(Items listed in a dataset)

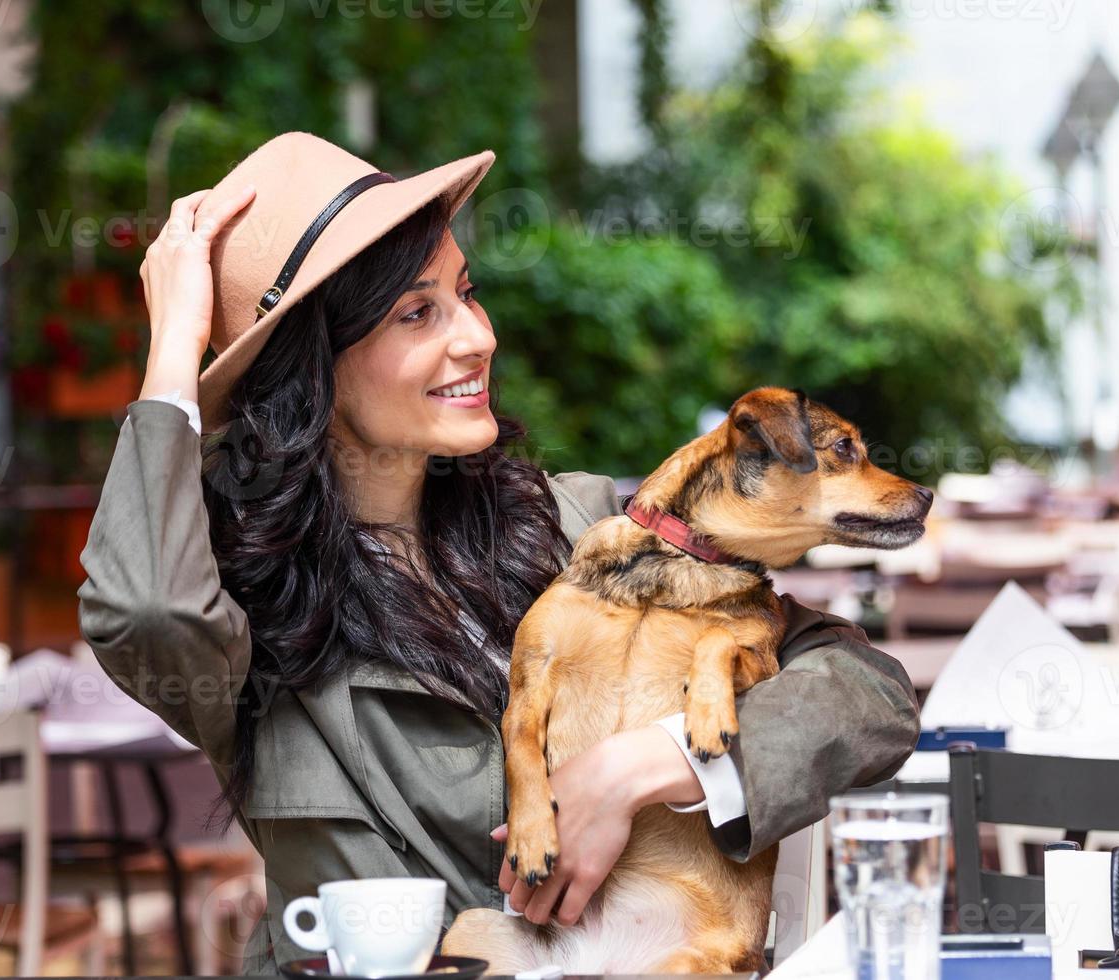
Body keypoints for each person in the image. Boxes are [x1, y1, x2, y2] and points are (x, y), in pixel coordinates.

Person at [77, 132, 920, 974]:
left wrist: (658, 762)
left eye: (466, 294)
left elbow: (869, 694)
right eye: (418, 312)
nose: (477, 337)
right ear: (313, 368)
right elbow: (144, 610)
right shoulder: (248, 612)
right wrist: (174, 357)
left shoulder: (584, 530)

#### [YOUR INSTRUCTIONS]
Type out all the records verbatim, minus images.

#### [EXERCISE RESULT]
Body keypoints for each person in the image. Boxes are [x1, y1, x2, y2] and points are (x, y), in pixel coordinates.

Person at [77, 132, 920, 974]:
left wrist: (658, 762)
left eye: (466, 294)
left elbow: (869, 694)
right eye: (418, 312)
nose: (477, 337)
right ear: (313, 368)
right elbow: (144, 610)
right shoulder: (248, 612)
right wrist: (174, 357)
left shoulder: (584, 530)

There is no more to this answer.